**Instructions to follow**
Set down each line of the listing exactly as it reads.

________

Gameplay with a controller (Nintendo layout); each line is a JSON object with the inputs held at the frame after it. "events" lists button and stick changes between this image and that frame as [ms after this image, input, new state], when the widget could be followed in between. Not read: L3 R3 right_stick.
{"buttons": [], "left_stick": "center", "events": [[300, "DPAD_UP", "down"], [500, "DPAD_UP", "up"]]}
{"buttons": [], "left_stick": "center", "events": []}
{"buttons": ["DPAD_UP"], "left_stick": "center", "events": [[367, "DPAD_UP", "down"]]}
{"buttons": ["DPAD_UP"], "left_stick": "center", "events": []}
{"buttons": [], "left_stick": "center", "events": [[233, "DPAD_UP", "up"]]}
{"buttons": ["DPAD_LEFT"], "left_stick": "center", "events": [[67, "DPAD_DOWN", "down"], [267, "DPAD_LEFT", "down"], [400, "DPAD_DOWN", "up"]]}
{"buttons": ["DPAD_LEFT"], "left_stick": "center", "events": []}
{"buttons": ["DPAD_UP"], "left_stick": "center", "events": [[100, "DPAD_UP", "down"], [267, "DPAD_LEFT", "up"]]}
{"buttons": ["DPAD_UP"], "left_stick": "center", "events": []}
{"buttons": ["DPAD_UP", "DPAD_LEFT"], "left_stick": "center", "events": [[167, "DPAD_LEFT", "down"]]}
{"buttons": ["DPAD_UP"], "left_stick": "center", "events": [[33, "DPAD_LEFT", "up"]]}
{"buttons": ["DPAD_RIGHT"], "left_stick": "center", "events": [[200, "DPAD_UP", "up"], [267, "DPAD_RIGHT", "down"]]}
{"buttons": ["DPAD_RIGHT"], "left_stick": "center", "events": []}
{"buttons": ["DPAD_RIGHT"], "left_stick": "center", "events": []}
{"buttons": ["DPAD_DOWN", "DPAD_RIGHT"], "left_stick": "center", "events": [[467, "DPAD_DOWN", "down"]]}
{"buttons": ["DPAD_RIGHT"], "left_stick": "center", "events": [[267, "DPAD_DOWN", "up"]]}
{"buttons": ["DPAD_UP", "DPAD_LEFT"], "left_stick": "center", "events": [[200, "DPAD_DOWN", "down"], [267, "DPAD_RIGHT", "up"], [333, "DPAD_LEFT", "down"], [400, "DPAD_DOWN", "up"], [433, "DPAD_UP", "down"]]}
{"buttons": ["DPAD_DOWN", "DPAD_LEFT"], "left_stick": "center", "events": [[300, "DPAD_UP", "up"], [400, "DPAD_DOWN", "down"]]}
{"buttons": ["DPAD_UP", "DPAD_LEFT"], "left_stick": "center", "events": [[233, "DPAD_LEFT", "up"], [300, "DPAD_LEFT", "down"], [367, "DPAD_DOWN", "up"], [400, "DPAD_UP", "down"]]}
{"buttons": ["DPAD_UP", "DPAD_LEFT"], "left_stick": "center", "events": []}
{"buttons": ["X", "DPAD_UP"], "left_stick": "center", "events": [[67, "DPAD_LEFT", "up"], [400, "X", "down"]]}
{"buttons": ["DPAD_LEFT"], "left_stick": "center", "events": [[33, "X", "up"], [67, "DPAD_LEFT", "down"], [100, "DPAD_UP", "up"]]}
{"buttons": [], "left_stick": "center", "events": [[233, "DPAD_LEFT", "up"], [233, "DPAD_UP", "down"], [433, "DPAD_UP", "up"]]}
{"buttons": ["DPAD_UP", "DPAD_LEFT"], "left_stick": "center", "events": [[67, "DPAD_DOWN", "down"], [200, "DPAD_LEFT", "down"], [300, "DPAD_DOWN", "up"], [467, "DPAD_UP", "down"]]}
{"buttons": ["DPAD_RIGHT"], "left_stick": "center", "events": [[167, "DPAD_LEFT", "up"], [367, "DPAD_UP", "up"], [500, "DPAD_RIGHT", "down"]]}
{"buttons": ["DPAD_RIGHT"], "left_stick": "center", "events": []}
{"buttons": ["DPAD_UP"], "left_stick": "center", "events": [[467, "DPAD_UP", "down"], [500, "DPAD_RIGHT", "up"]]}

________

**Result**
Gameplay with a controller (Nintendo layout); each line is a JSON object with the inputs held at the frame after it. "events" lists button and stick changes between this image and that frame as [ms after this image, input, new state], when the widget could be followed in between. Not read: L3 R3 right_stick.
{"buttons": [], "left_stick": "center", "events": [[300, "DPAD_UP", "down"], [500, "DPAD_UP", "up"]]}
{"buttons": [], "left_stick": "center", "events": []}
{"buttons": ["DPAD_UP"], "left_stick": "center", "events": [[367, "DPAD_UP", "down"]]}
{"buttons": ["DPAD_UP"], "left_stick": "center", "events": []}
{"buttons": [], "left_stick": "center", "events": [[233, "DPAD_UP", "up"]]}
{"buttons": ["DPAD_LEFT"], "left_stick": "center", "events": [[67, "DPAD_DOWN", "down"], [267, "DPAD_LEFT", "down"], [400, "DPAD_DOWN", "up"]]}
{"buttons": ["DPAD_LEFT"], "left_stick": "center", "events": []}
{"buttons": ["DPAD_UP"], "left_stick": "center", "events": [[100, "DPAD_UP", "down"], [267, "DPAD_LEFT", "up"]]}
{"buttons": ["DPAD_UP"], "left_stick": "center", "events": []}
{"buttons": ["DPAD_UP", "DPAD_LEFT"], "left_stick": "center", "events": [[167, "DPAD_LEFT", "down"]]}
{"buttons": ["DPAD_UP"], "left_stick": "center", "events": [[33, "DPAD_LEFT", "up"]]}
{"buttons": ["DPAD_RIGHT"], "left_stick": "center", "events": [[200, "DPAD_UP", "up"], [267, "DPAD_RIGHT", "down"]]}
{"buttons": ["DPAD_RIGHT"], "left_stick": "center", "events": []}
{"buttons": ["DPAD_RIGHT"], "left_stick": "center", "events": []}
{"buttons": ["DPAD_DOWN", "DPAD_RIGHT"], "left_stick": "center", "events": [[467, "DPAD_DOWN", "down"]]}
{"buttons": ["DPAD_RIGHT"], "left_stick": "center", "events": [[267, "DPAD_DOWN", "up"]]}
{"buttons": ["DPAD_UP", "DPAD_LEFT"], "left_stick": "center", "events": [[200, "DPAD_DOWN", "down"], [267, "DPAD_RIGHT", "up"], [333, "DPAD_LEFT", "down"], [400, "DPAD_DOWN", "up"], [433, "DPAD_UP", "down"]]}
{"buttons": ["DPAD_DOWN", "DPAD_LEFT"], "left_stick": "center", "events": [[300, "DPAD_UP", "up"], [400, "DPAD_DOWN", "down"]]}
{"buttons": ["DPAD_UP", "DPAD_LEFT"], "left_stick": "center", "events": [[233, "DPAD_LEFT", "up"], [300, "DPAD_LEFT", "down"], [367, "DPAD_DOWN", "up"], [400, "DPAD_UP", "down"]]}
{"buttons": ["DPAD_UP", "DPAD_LEFT"], "left_stick": "center", "events": []}
{"buttons": ["X", "DPAD_UP"], "left_stick": "center", "events": [[67, "DPAD_LEFT", "up"], [400, "X", "down"]]}
{"buttons": ["DPAD_LEFT"], "left_stick": "center", "events": [[33, "X", "up"], [67, "DPAD_LEFT", "down"], [100, "DPAD_UP", "up"]]}
{"buttons": [], "left_stick": "center", "events": [[233, "DPAD_LEFT", "up"], [233, "DPAD_UP", "down"], [433, "DPAD_UP", "up"]]}
{"buttons": ["DPAD_UP", "DPAD_LEFT"], "left_stick": "center", "events": [[67, "DPAD_DOWN", "down"], [200, "DPAD_LEFT", "down"], [300, "DPAD_DOWN", "up"], [467, "DPAD_UP", "down"]]}
{"buttons": ["DPAD_RIGHT"], "left_stick": "center", "events": [[167, "DPAD_LEFT", "up"], [367, "DPAD_UP", "up"], [500, "DPAD_RIGHT", "down"]]}
{"buttons": ["DPAD_RIGHT"], "left_stick": "center", "events": []}
{"buttons": ["DPAD_UP"], "left_stick": "center", "events": [[467, "DPAD_UP", "down"], [500, "DPAD_RIGHT", "up"]]}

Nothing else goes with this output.